La première nuit, Penda dormit épuisée, son cœur se gonflait de douleur.
Le lendemain, la proposition du professeur Sangharé lui revint à l'esprit à plusieurs reprises, elle fut prise dans des réflexions profondes. Une partie d'elle commençait à remettre en question son refus catégorique : une voix intérieure la sermonnait. Elle lui soufflait qu'elle pouvait accepter la proposition, et que de toutes les manières elle n'était plus vierge. Elle chassa tant bien que mal cette voix maléfique, mais elle ne se tut guère.
Pour se soustraire de ses pensées obscures, elle composa le numéro de son amie et confidente Fatima. Les salutations achevées, elles discutèrent comme deux bonnes vielles amies qui se reparlent enfin depuis une belle lurette. Elle lui expliqua ce qu'il lui était arrivé, sans pour autant lui parler de la proposition du professeur Sangharé. Son amie regretta son malheur comme si ce fut elle qui avait raté son examen. Ensuite, Penda lui demanda une question. Une question si étrange qu'elle suscita la curiosité de son amie.
- Fatima, si tu avais une chance de réussir quelque chose, quelque chose pour laquelle tu t'es toujours battue, mais que cette chance ait un prix, un prix cher à payer, est-ce que tu t'aurais sacrifié ?
- C'est quoi cette question Penda ? Qu'est-ce qui se passe ? Qu'est-ce que tu ne me dis pas ?
- Non rien. Dis-moi juste ce que t'en penses.
- J'en pense qu'il faut d'abord que je sache le prix à payer.
- Tyma laisse tomber ! Bon je vais te laisser.

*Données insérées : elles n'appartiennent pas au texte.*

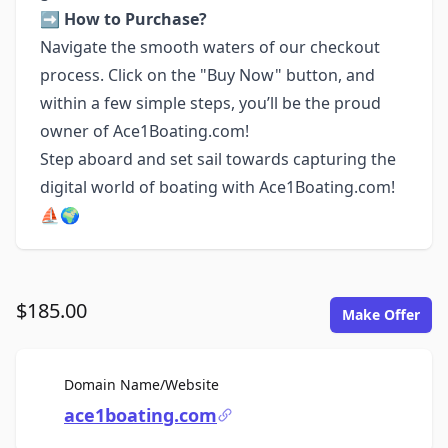
➡️ How to Purchase?
Navigate the smooth waters of our checkout
process. Click on the "Buy Now" button, and
within a few simple steps, you’ll be the proud
owner of Ace1Boating.com!
Step aboard and set sail towards capturing the
digital world of boating with Ace1Boating.com!
⛵🌍
$185.00
Make Offer
For Sale
Domain Name/Website
ace1boating.com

- Mais attends...Penda mit fin à l'appel, et connaissant très bien sa copine, elle mit son téléphone en mode avion pour éviter qu'elle s'entêtasse à la rappeler. Ensuite, elle sortit dans le couloir et s'accouda au garde-fou. Il était 19h, la voie en dessous de l'étage grouillait de passants. Des étudiants, en petits groupes, venaient des unités de formation et de recherche, et se dirigeaient vers les fameuses restaurants universitaires. Mais Penda n'avait pas faim, elle n'avait pas avalée une miette de nourriture de toute la journée ; et ses voisines de chambre ne se préoccupaient pas d'elle.

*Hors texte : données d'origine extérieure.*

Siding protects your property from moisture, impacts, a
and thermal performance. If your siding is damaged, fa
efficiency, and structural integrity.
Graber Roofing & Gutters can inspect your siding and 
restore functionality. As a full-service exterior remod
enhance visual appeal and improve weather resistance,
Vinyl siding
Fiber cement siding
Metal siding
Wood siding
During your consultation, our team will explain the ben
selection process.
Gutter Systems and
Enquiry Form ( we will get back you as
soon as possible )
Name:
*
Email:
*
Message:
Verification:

À part Fatima, toutes la trouvaient trop introvertie et évitaient de perturber son sempiternel silence. Elle était, pour son plus grand désarroi, incomprise des autres.Depuis quelques bonnes heures, la nuit était tombée sur l'université Gaston Berger. L'horloge murale affichait 02h du matin ; Penda restait éveillée. À présent, elle commençait à tout remettre en question, et ne savait plus que décider. D'un côté, son avenir comptait plus que tout, elle ne voulait pas redoubler au risque d'être renvoyée, mais de l'autre, elle se demandait si cela valait le coup de sacrifier sa dignité. Un instant, elle rit comme une folle à lier, en se demandant intérieurement : mais quelle dignité ? Il n'y avait plus aucune dignité à sauver, elle l'avait perdue depuis. À cette pensée, ses yeux s'imbibèrent de larmes, des larmes qui vinrent tacher ses belles joues saillantes, des larmes qui trahissaient l'atrocité du mal que respirait le cœur. Elle travaillait dur depuis si jeune, elle se battait, mais certains jours, elle se demandait si la cause pour laquelle elle se battait en valait la chandelle, si elle valait toutes ces souffrances. Elle souffrait beaucoup, elle souffrait de tout. Et parfois elle lui arrivait de se demander si elle avait une famille, car elle ne la sentait nulle part, aucun soutien pour elle. Sa mère, une dame mondaine somme toute, s'occupait rarement d'elle, et Penda ne l'appelait presque jamais, parce que ne savait quoi lui dire. Mais elle l'aimait tout de même, et d'une part si elle se battait, si elle travaillait jour et nuit, si elle ne lâchait jamais, c'était pour la rendre fière.
Des souvenirs de Penda, rien n'apaisait son coeur, pas même l'ami avec qui elle avait entretenu une liaison amoureuse au lycée, et qui l'avait trahie pour sa meilleure amie. C'est ainsi qu'une fois à l'université, elle avait mit un trait sur les hommes, elle les avaient tous mis dans le même sac, et se dévouait totalement à ses études, comme une nonne à Dieu. Toutefois, elle ne manquait point de prétendants, les uns aussi beaux que les autres, mais elle restait toujours sur ses gardes, et sa copine lui en voulait parfois d'être si méfiante à l'égard de tous.